Be that as it may, Skinny also wondered whether Mr. Osmond was, rather than just an average citizen, perhaps a Conservative partisan based on the strength of his name appearing as the contact on an invitation to 2007 Conservative Party fundraising dinner ostensibly celebrating the birthday of Sir John A. Macdonald featuring Preston Manning as the guest speaker. Perhaps so.
Now, it seems that Mr. Osmond has launched a website called “Stop the Carbon Tax” that another “Blogging Tory,” the pseudo-conservative pundit and Sun Media hack Gerry Nicholls promoted on his blog yesterday this way: “Grassroots opposition to the Liberal Carbon Tax is growing as evidenced by this cool new site” which linked to Osmond’s site. Yeah, right… “evidence” of “grassroots opposition” — from Conservative party operatives masquerading as average citizens.

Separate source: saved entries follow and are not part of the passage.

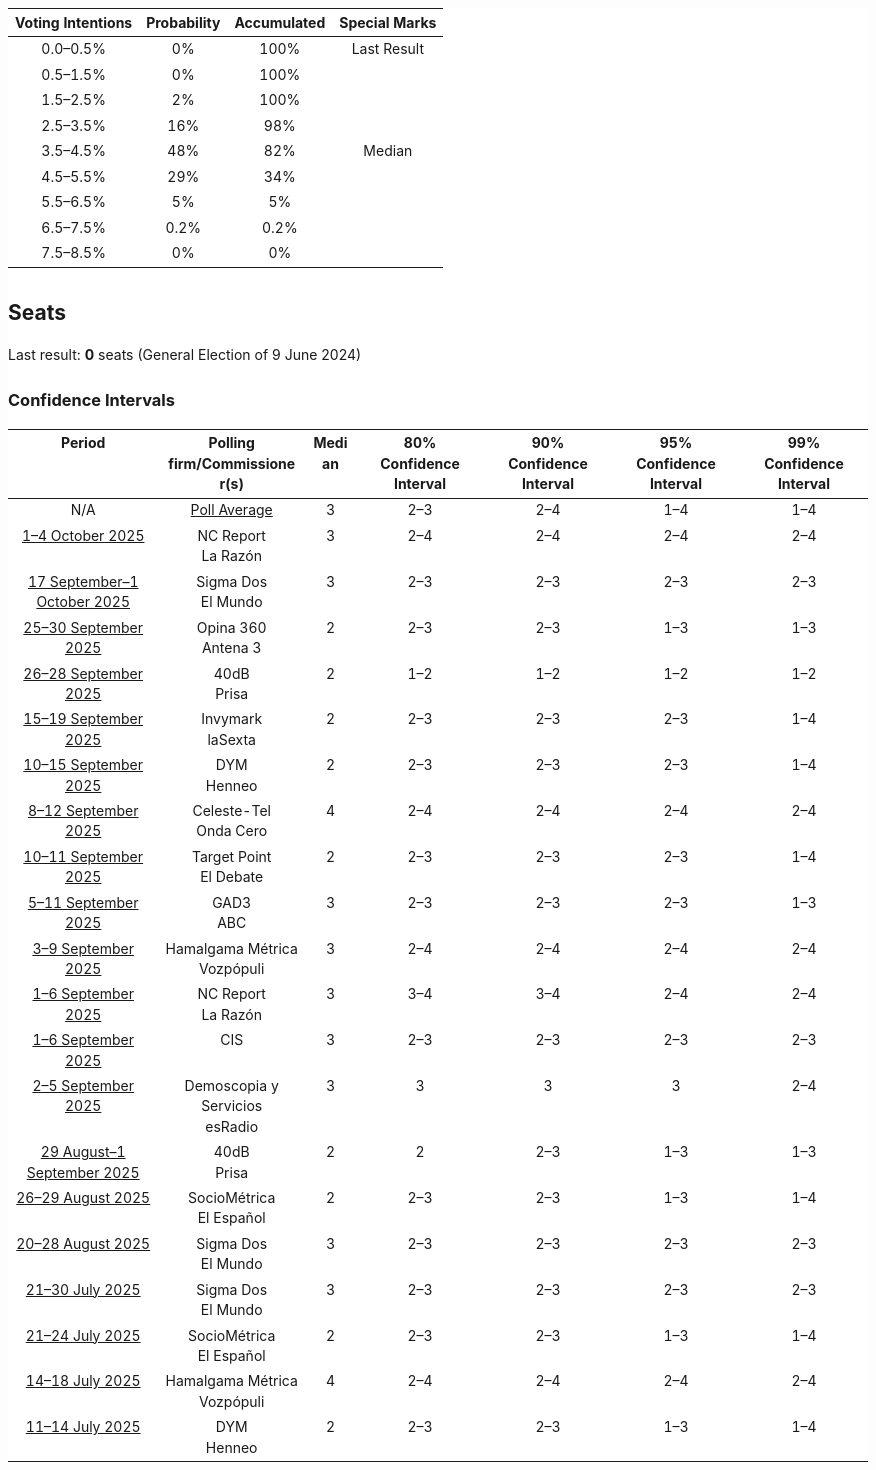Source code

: | Voting Intentions | Probability | Accumulated | Special Marks |
|:-----------------:|:-----------:|:-----------:|:-------------:|
| 0.0–0.5% | 0% | 100% | Last Result |
| 0.5–1.5% | 0% | 100% |  |
| 1.5–2.5% | 2% | 100% |  |
| 2.5–3.5% | 16% | 98% |  |
| 3.5–4.5% | 48% | 82% | Median |
| 4.5–5.5% | 29% | 34% |  |
| 5.5–6.5% | 5% | 5% |  |
| 6.5–7.5% | 0.2% | 0.2% |  |
| 7.5–8.5% | 0% | 0% |  |


## Seats

Last result: **0** seats (General Election of 9 June 2024)

### Confidence Intervals

| Period     | Polling firm/Commissioner(s) | Median | 80% Confidence Interval | 90% Confidence Interval | 95% Confidence Interval | 99% Confidence Interval |
|:----------:|:----------------:|:------:|:-----------------------:|:-----------------------:|:-----------------------:|:-----------------------:|
| N/A | [Poll Average](average.html) | 3 | 2–3 | 2–4 | 1–4 | 1–4 |
| [1–4 October 2025](2025-10-04-NCReport.html) | NC Report <br> La Razón | 3 | 2–4 | 2–4 | 2–4 | 2–4 |
| [17 September–1 October 2025](2025-10-01-SigmaDos.html) | Sigma Dos <br> El Mundo | 3 | 2–3 | 2–3 | 2–3 | 2–3 |
| [25–30 September 2025](2025-09-30-Opina360.html) | Opina 360 <br> Antena 3 | 2 | 2–3 | 2–3 | 1–3 | 1–3 |
| [26–28 September 2025](2025-09-28-40dB.html) | 40dB <br> Prisa | 2 | 1–2 | 1–2 | 1–2 | 1–2 |
| [15–19 September 2025](2025-09-19-Invymark.html) | Invymark <br> laSexta | 2 | 2–3 | 2–3 | 2–3 | 1–4 |
| [10–15 September 2025](2025-09-15-DYM.html) | DYM <br> Henneo | 2 | 2–3 | 2–3 | 2–3 | 1–4 |
| [8–12 September 2025](2025-09-12-Celeste-Tel.html) | Celeste-Tel <br> Onda Cero | 4 | 2–4 | 2–4 | 2–4 | 2–4 |
| [10–11 September 2025](2025-09-11-TargetPoint.html) | Target Point <br> El Debate | 2 | 2–3 | 2–3 | 2–3 | 1–4 |
| [5–11 September 2025](2025-09-11-GAD3.html) | GAD3 <br> ABC | 3 | 2–3 | 2–3 | 2–3 | 1–3 |
| [3–9 September 2025](2025-09-09-HamalgamaMétrica.html) | Hamalgama Métrica <br> Vozpópuli | 3 | 2–4 | 2–4 | 2–4 | 2–4 |
| [1–6 September 2025](2025-09-06-NCReport.html) | NC Report <br> La Razón | 3 | 3–4 | 3–4 | 2–4 | 2–4 |
| [1–6 September 2025](2025-09-06-CIS.html) | CIS | 3 | 2–3 | 2–3 | 2–3 | 2–3 |
| [2–5 September 2025](2025-09-05-DemoscopiayServicios.html) | Demoscopia y Servicios <br> esRadio | 3 | 3 | 3 | 3 | 2–4 |
| [29 August–1 September 2025](2025-09-01-40dB.html) | 40dB <br> Prisa | 2 | 2 | 2–3 | 1–3 | 1–3 |
| [26–29 August 2025](2025-08-29-SocioMétrica.html) | SocioMétrica <br> El Español | 2 | 2–3 | 2–3 | 1–3 | 1–4 |
| [20–28 August 2025](2025-08-28-SigmaDos.html) | Sigma Dos <br> El Mundo | 3 | 2–3 | 2–3 | 2–3 | 2–3 |
| [21–30 July 2025](2025-07-30-SigmaDos.html) | Sigma Dos <br> El Mundo | 3 | 2–3 | 2–3 | 2–3 | 2–3 |
| [21–24 July 2025](2025-07-24-SocioMétrica.html) | SocioMétrica <br> El Español | 2 | 2–3 | 2–3 | 1–3 | 1–4 |
| [14–18 July 2025](2025-07-18-HamalgamaMétrica.html) | Hamalgama Métrica <br> Vozpópuli | 4 | 2–4 | 2–4 | 2–4 | 2–4 |
| [11–14 July 2025](2025-07-14-DYM.html) | DYM <br> Henneo | 2 | 2–3 | 2–3 | 1–3 | 1–4 |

Cool? Try pathetic.
Update: Jeff Davidson has brought the picture above to our attention. “Average citizen” Barry Osmond is part of “Team Kovach” — he’s the one without boobs.
Campaigns of Hope & Fear
Aside from posting on some of the more frivolous aspects of the Liberals’ proposed “Green Shift” (not to be confused with eco-friendly urinal cakes, napkins and disposable coffee cups bearing the same trademarked name), I haven’t really delved into this pivotal issue to date, but now that I’ve finally gotten around to reading through the plan in its entirety, I’d like to explore it in some more detail over the coming weeks.
In following the “debate” since the plan’s release, I have to say that I’ve found the largely uninformed, knee-jerk reactions of “Conservative” politicians and supporters to be both needlessly alarmist and deeply pessimistic. And at the risk of vastly oversimplifying the matter, to a certain extent it doesn’t seem entirely unfair to regard the contrasting views of Stéphane Dion and Stephen Harper about the issue as those of “hope” and “fear” respectively.
Conservatives would have us believe that a carbon tax is nothing more than a nefarious “trick” that will, as Stephen Harper put it so eloquently back in June, “screw everybody” (especially those in “the West”), but to me, the reasons why this is automatically assumed to be the case seem founded more on an irrational paranoia and a deep-seated distrust of government rather than being based on any empirical evidence or sound economic principles. Quite to the contrary, most economists agree (in itself a somewhat unusual occurrence) that taxing carbon is a sensible idea and some, such as Don Drummond, the chief economist of the TD Bank Financial Group, have even described the Liberals’ carbon tax plan as “a good start” that will, at least in his estimation, leave the general Canadian taxpayer “better off.”
Of course, it would be entirely foolish to blindly place bets on the side of “hope” without failing to mention that the Liberals haven’t always been noted for their sound management of complex government programs in the past. One only has to look back to monumental boondoggles like the scandalous waste associated with the Human Resources Development grants program or the long gun registry to see how badly things can go wrong in this regard. While those are certainly more than fair enough points to raise by way of objection to the Liberals’ “Green Shift” proposal, I want to leave that aspect aside — at least for the time being — and focus instead quite strictly on the principle of the matter.
So, if you have any ideas on how you’d like to see this discussion run, I’d be more than open to suggestions. By way of full disclosure, I may be participating in a conference call with Dion about this issue in the coming weeks, so what transpires here will likely help to inform my questions about the program and its implementation in the rather unlikely event of a future Liberal government.